I sigh impatiently. It’s bad enough Dad is always going on about Eva’s eating habits, but now Mom? I mean, when is Eva not dieting? She’s been drinking Diet Coke and counting calories for as long as I can remember.
“Mom, she’s a dancer. Her whole life is a diet.”
“She’s an athlete,” Mom corrects. “She works her body as hard as you do, and she needs to feed it.”
“Fine, point taken. So why are you bringing this up right now?” I ask.
“She’s too thin, Henry,” Mom replies.
“Oh, give me a break! She’s always been thin.”
“Not like this,” Mom insists. “Not so thin that you can count her vertebrae and see her ribs through her back.”
“Your problem is that you think anyone who isn’t built like Venus or Serena is undernourished,” I joke. “You’re beginning to sound like Dad.” Mom smiles ruefully.
“Your father is not always wrong,” she says.
As we move with the crowd toward the reception room, my mind scrolls back to the last meal I saw Eva eat. We’d all gone to Ruby Tuesday following the state tournament. As we stood on line at the salad bar, I noticed she was shivering.

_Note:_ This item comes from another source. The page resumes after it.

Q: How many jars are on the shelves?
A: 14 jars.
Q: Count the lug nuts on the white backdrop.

“Are you cold?” I asked her.
“Freezing,” she replied. “Is this a restaurant or a walk-in refrigerator?” I slipped off my Windbreaker and put it over her shoulders. I was still burning up from playing six-plus hours of tennis in the sun.
As we moved down the line, I shoveled mesclun mix and chopped carrots onto my plate. A heap of garbanzo beans, shredded cheddar, tomatoes. They had potato salad, which I adore. I noticed Eva primly arranging a little fan of colorful vegetables on her plate. One beet slice. Two cucumbers. A strip of green pepper, two cherry tomatoes. Lettuce sprinkled in the middle.

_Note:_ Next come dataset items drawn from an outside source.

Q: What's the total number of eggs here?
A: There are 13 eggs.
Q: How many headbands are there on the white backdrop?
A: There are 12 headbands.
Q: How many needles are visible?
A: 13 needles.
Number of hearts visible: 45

“This is a gross salad bar,” she muttered to me. “The macaroni salad looks like worms squirming in shiny glue. The potato salad is like chunks of plaster of Paris.”
“Yum,” I said to her as
I slapped a big scoop of it onto my plate. But she didn’t smile. She turned to head back to our table.
“Is that all you’re going to take?” I couldn’t help asking. She shrugged, then plucked two packets of saltines from the basket.
“Oh yeah, now we’re pigging out,” I said, laughing.
“I’m not that hungry,” she replied, and walked away.
At the entrance to the crowded reception room, Eva stands just inside, with her parents and Mrs. Fleisch. She still wears her ballet costume, and her skin glistens with perspiration. She reminds me of a china doll: porcelain pale, freckles sprinkled across her nose and shoulders. Her long, red-gold hair is gathered into a tight, smooth bun. Other families gather around them, and it reminds me of the receiving line at a wedding I attended. Mom and I move toward the dessert table, but not before I manage to catch Eva’s eye and flash her a big thumbs-up.
I polish off two of the biggest and best brownies known to mankind, and wash them down with sweet red punch before Eva appears at my elbow.
“Thank goodness that’s over,” she breathes into my ear. “My cheeks hurt from smiling.”
“Get used to it, girl,” I tell her. “Yer a stah.” I put my arms around her shoulders and squeeze.
“Oh my gawd!” she exclaims. “A stah? Really? Me?”
“A dancin’ stah. From Joisey.” Eva giggles. She loves talkin’ Jersey.
I glance down at the desserts and notice that I’m not the only one who has discovered the to-die-for brownies. There are three left. I scoop one up in a white paper napkin.
“This is a life-changing brownie,” I say seriously. “You must have one.” I lift the brownie to Eva’s mouth, holding it for her to take a bite.
She backs away as if I were holding a snake. Her eyes actually widen in horror.